Once the raw score at a timestamp is computed, it is fed to the anomaly scorer component to calculate the final anomaly score at that timestamp. There are two statistics involved in this scorer, p-value and martingale score.

P-value score

The p-value score indicates the p-value of the current computed raw score according to a distribution of raw scores. Here, the distribution is estimated based on the most recent raw score values up to certain depth back in the history. More specifically, this distribution is estimated using kernel density estimation with the Gaussian kernels of adaptive bandwidth. The p-value score is always in $[0, 1]$, and the lower its value, the more likely the current point is an outlier (also known as a spike).

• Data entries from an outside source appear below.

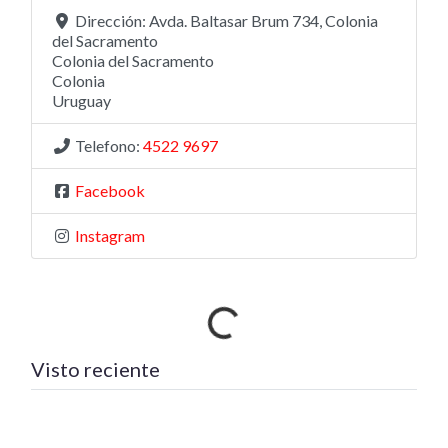
Dirección:
Avda. Baltasar Brum 734, Colonia
del Sacramento
Colonia del Sacramento
Colonia
Uruguay
Telefono:
4522 9697
Facebook
Instagram
Cargando…
Visto reciente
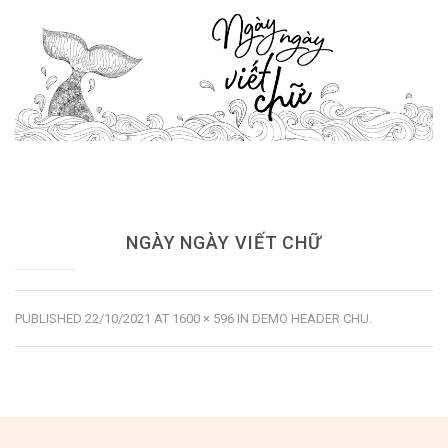
Dùng từ đặt câu
Cổ mỹ từ
Học từ dân gian
Ngòi bút người xưa
Người Việt với tiếng Việt
Học Viết Chữ
NGÀY NGÀY VIẾT CHỮ
Sự Kiện Chữ
Thư Viện Chữ
PUBLISHED
22/10/2021
AT
1600 × 596
IN
DEMO HEADER CHU
.
Sách Chữ viết
Sách Chữ đọc
Về Chúng Tôi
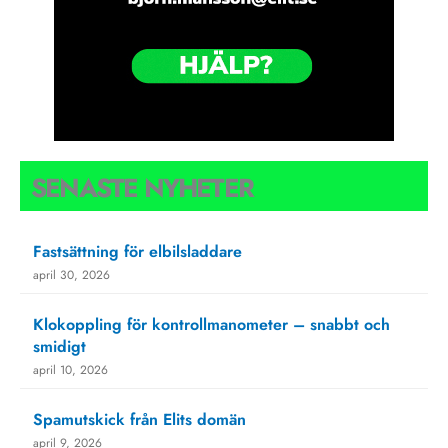
SENASTE NYHETER
Fastsättning för elbilsladdare
april 30, 2026
Klokoppling för kontrollmanometer – snabbt och
smidigt
april 10, 2026
Spamutskick från Elits domän
april 9, 2026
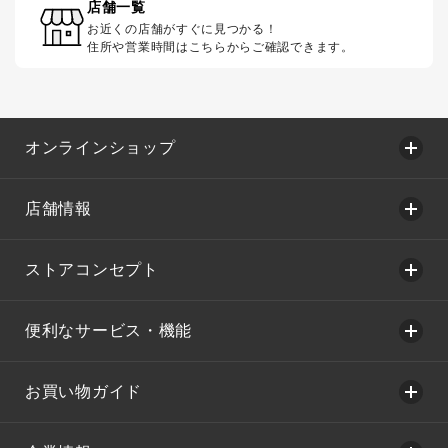
店舗一覧
お近くの店舗がすぐに見つかる！
住所や営業時間はこちらからご確認できます。
オンラインショップ
店舗情報
ストアコンセプト
便利なサービス・機能
お買い物ガイド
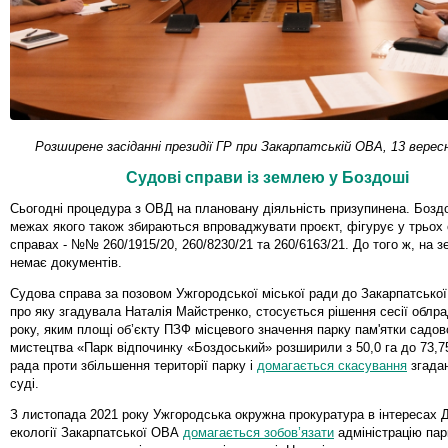
Розширене засіданні президії ГР при Закарпатській ОВА, 13 верес
Судові справи із землею у Боздоші
Сьогодні процедура з ОВД на плановану діяльність призупинена. Боздо
межах якого також збираються впроваджувати проєкт, фігурує у трьох
справах - №№ 260/1915/20, 260/8230/21 та 260/6163/21. До того ж, на 
немає документів.
Судова справа за позовом Ужгородської міської ради до Закарпатської
про яку згадувала Наталія Майстренко, стосується рішення сесії облра
року, яким площі об’єкту ПЗФ місцевого значення парку пам'ятки садов
мистецтва «Парк відпочинку «Боздоський» розширили з 50,0 га до 73,75
рада проти збільшення території парку і
домагається скасування
згадан
суді.
З листопада 2021 року Ужгородська окружна прокуратура в інтересах 
екології Закарпатської ОВА
домагається зобов’язати
адміністрацію пар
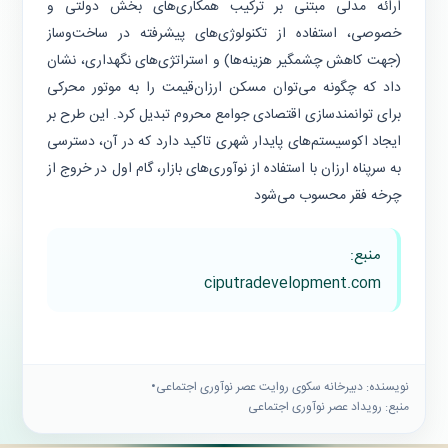
ارائه مدلی مبتنی بر ترکیب همکاری‌های بخش دولتی و
خصوصی، استفاده از تکنولوژی‌های پیشرفته در ساخت‌وساز
(جهت کاهش چشمگیر هزینه‌ها) و استراتژی‌های نگهداری، نشان
داد که چگونه می‌توان مسکن ارزان‌قیمت را به موتور محرکی
برای توانمندسازی اقتصادی جوامع محروم تبدیل کرد. این طرح بر
ایجاد اکوسیستم‌های پایدار شهری تاکید دارد که در آن، دسترسی
به سرپناه ارزان با استفاده از نوآوری‌های بازار، گام اول در خروج از
چرخه فقر محسوب می‌شود
منبع:
ciputradevelopment.com
نویسنده: دبیرخانه سكوى روايت عصر نوآورى اجتماعى
•
منبع: رویداد عصر نوآوری اجتماعی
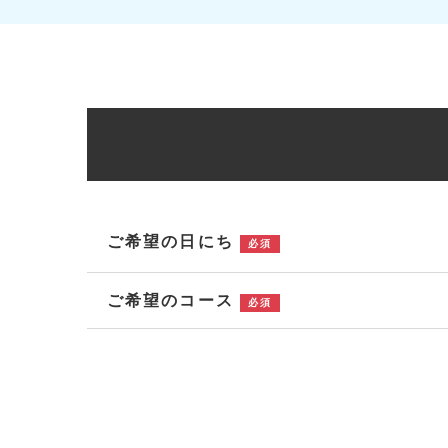
ご希望の日にち
必須
ご希望のコース
必須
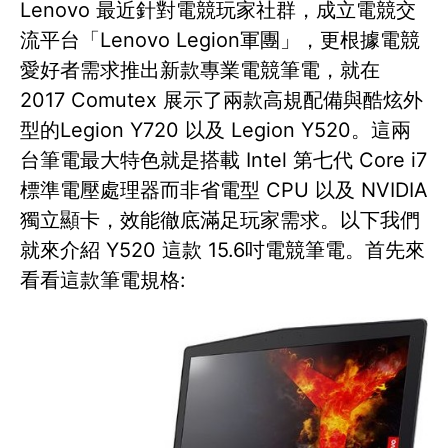
Lenovo 最近針對電競玩家社群，成立電競交
流平台「Lenovo Legion軍團」，更根據電競
愛好者需求推出新款專業電競筆電，就在
2017 Comutex 展示了兩款高規配備與酷炫外
型的Legion Y720 以及 Legion Y520。這兩
台筆電最大特色就是搭載 Intel 第七代 Core i7
標準電壓處理器而非省電型 CPU 以及 NVIDIA
獨立顯卡，效能徹底滿足玩家需求。以下我們
就來介紹 Y520 這款 15.6吋電競筆電。首先來
看看這款筆電規格:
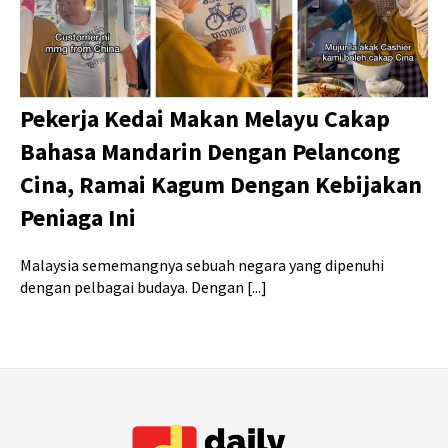
Pekerja Kedai Makan Melayu Cakap
Bahasa Mandarin Dengan Pelancong
Cina, Ramai Kagum Dengan Kebijakan
Peniaga Ini
Malaysia sememangnya sebuah negara yang dipenuhi
dengan pelbagai budaya. Dengan [...]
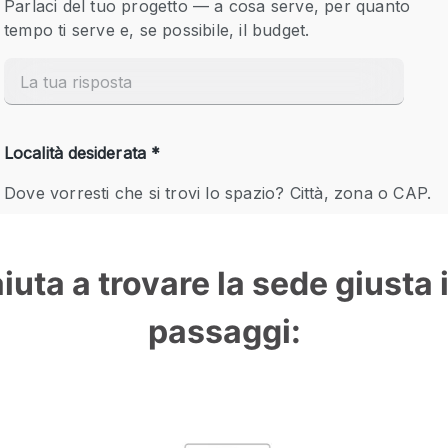
aiuta a trovare la sede giusta 
passaggi:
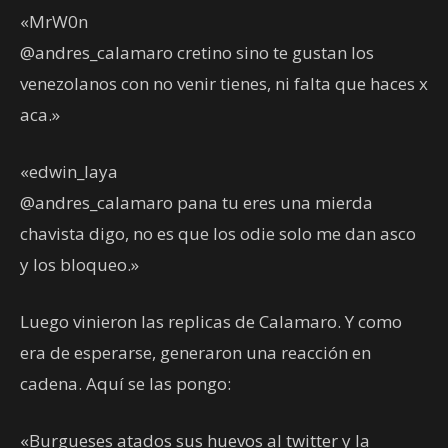
«MrW0n
@andres_calamaro cretino sino te gustan los
venezolanos con no venir tienes, ni falta que haces x
aca.»
«edwin_laya
@andres_calamaro pana tu eres una mierda
chavista digo, no es que los odie solo me dan asco
y los bloqueo.»
Luego vinieron las replicas de Calamaro. Y como
era de esperarse, generaron una reacción en
cadena. Aquí se las pongo:
«Burgueses atados sus huevos al twitter y la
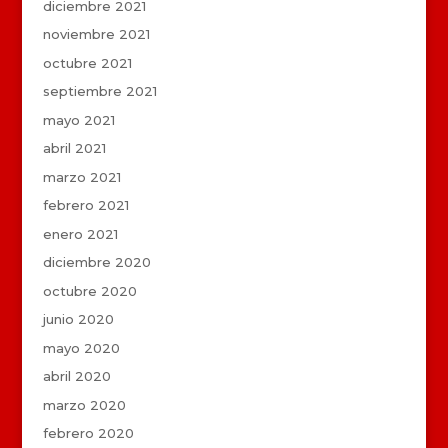
diciembre 2021
noviembre 2021
octubre 2021
septiembre 2021
mayo 2021
abril 2021
marzo 2021
febrero 2021
enero 2021
diciembre 2020
octubre 2020
junio 2020
mayo 2020
abril 2020
marzo 2020
febrero 2020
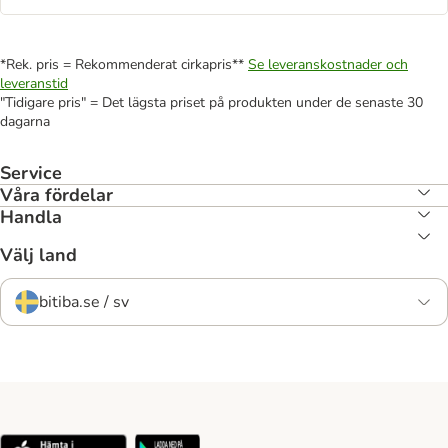
*Rek. pris = Rekommenderat cirkapris**
Se leveranskostnader och
leveranstid
"Tidigare pris" = Det lägsta priset på produkten under de senaste 30
dagarna
Service
Våra fördelar
Handla
Välj land
bitiba.se / sv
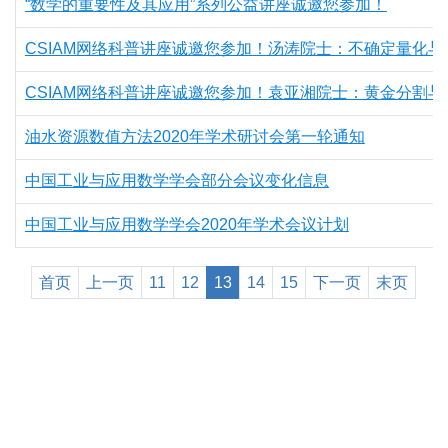
“数学的重要性及其应用”系列公益讲座诚邀您参加！
CSIAM网络科普讲座诚邀您参加！汤涛院士：不确定量化与
CSIAM网络科普讲座诚邀您参加！袁亚湘院士：黄金分割与
油水资源数值方法2020年学术研讨会第一轮通知
中国工业与应用数学学会部分会议变化信息
中国工业与应用数学学会2020年学术会议计划
首页
上一页
11
12
13
14
15
下一页
末页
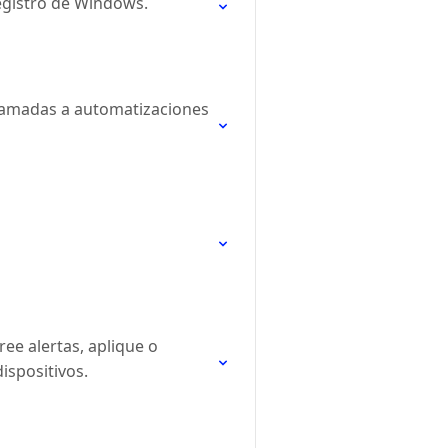
 registro de Windows.
llamadas a automatizaciones
ee alertas, aplique o
ispositivos.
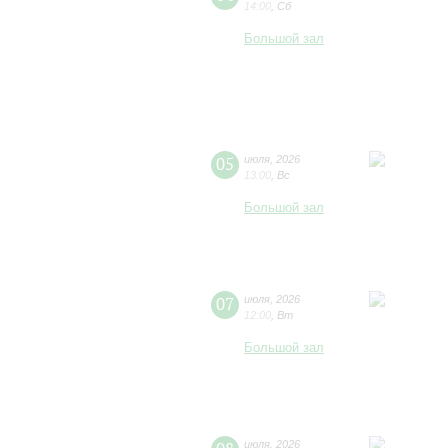
14:00
,
Сб
Большой зал
05
июля
,
2026
13:00
,
Вс
Большой зал
07
июля
,
2026
12:00
,
Вт
Большой зал
июля
,
2026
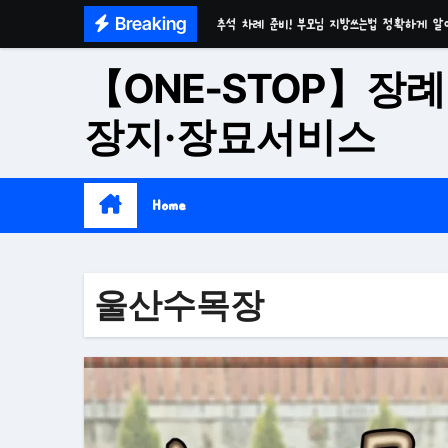
Skip
Breaking
추석 차례 준비! 부모님 지방쓰는법 정확하게 알
to
마음이 편안한 천년고찰 품격의 대구수목장
content
【ONE-STOP】장례
시간이 흘러도 변함없는 가치 성주 추모공원
장지·장묘서비스
치유와 위로의 공간 기독교전용 김천 납골당
위로와 추억의 장소 울산 수목장
Home
재단법인 대구 추모공원
접근성과 안정성을 갖춘 부산 평장
울산수목장
재단법인 효심추모공원(현 삼랑진추모공원)
영구적으로 안전하게 모실 수 있는 대구납골당 팔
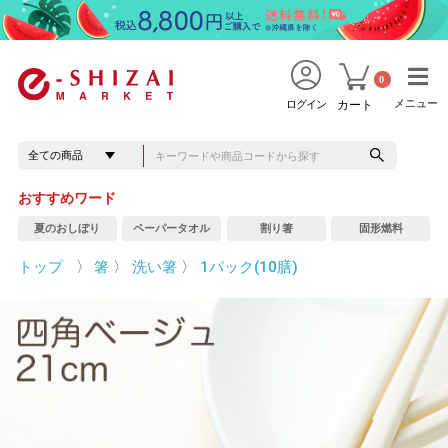
0
メニュー
メニュー
ログイン
カート
おすすめワード
夏のおしぼり
ペーパータオル
割り箸
固形燃料
トップ
〉
箸
〉
洗い箸
〉
1パック(10膳)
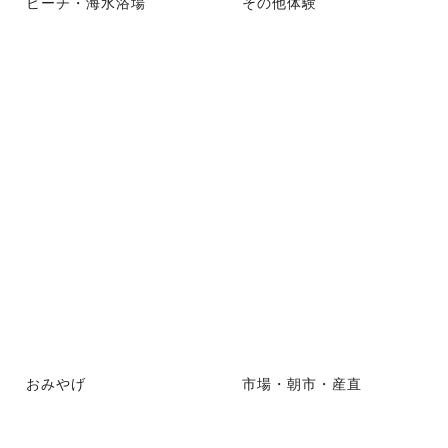
ビーチ・海水浴場
その他体験
おみやげ
市場・朝市・産直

Change point detection based on martingale score

The martingale score is an extra level of scoring that is built upon the p-value scores. The idea is based on the Exchangeability Martingales that detect a change of distribution over a stream of i.i.d. values. In short, the value of the martingale score starts increasing significantly when a sequence of small p-values detected in a row; this indicates the change of the distribution of the underlying data generation process. Thus, the martingale score is used for change point detection. Given a sequence of most recently observed p-values, $p1, \dots, p_n$, the martingale score is computed as:? $s(p1, \dots, p_n) = \prod_{i=1}^n \beta(p_i)$. There are two choices of $\beta$: $\beta(p) = e p^{\epsilon - 1}$ for $0 < \epsilon < 1$ or $\beta(p) = \int_{0}^1 \epsilon p^{\epsilon - 1} d\epsilon$.

If the martingle score exceeds $s(q_1, \dots, q_n)$ where $q_i=1 - \frac{\text{confidence}}{100}$, the associated timestamp may get a non-zero alert value for change point detection. Note that $\text{confidence}$ is defined in the signatures of DetectChangePointBySsa or DetectIidChangePoint.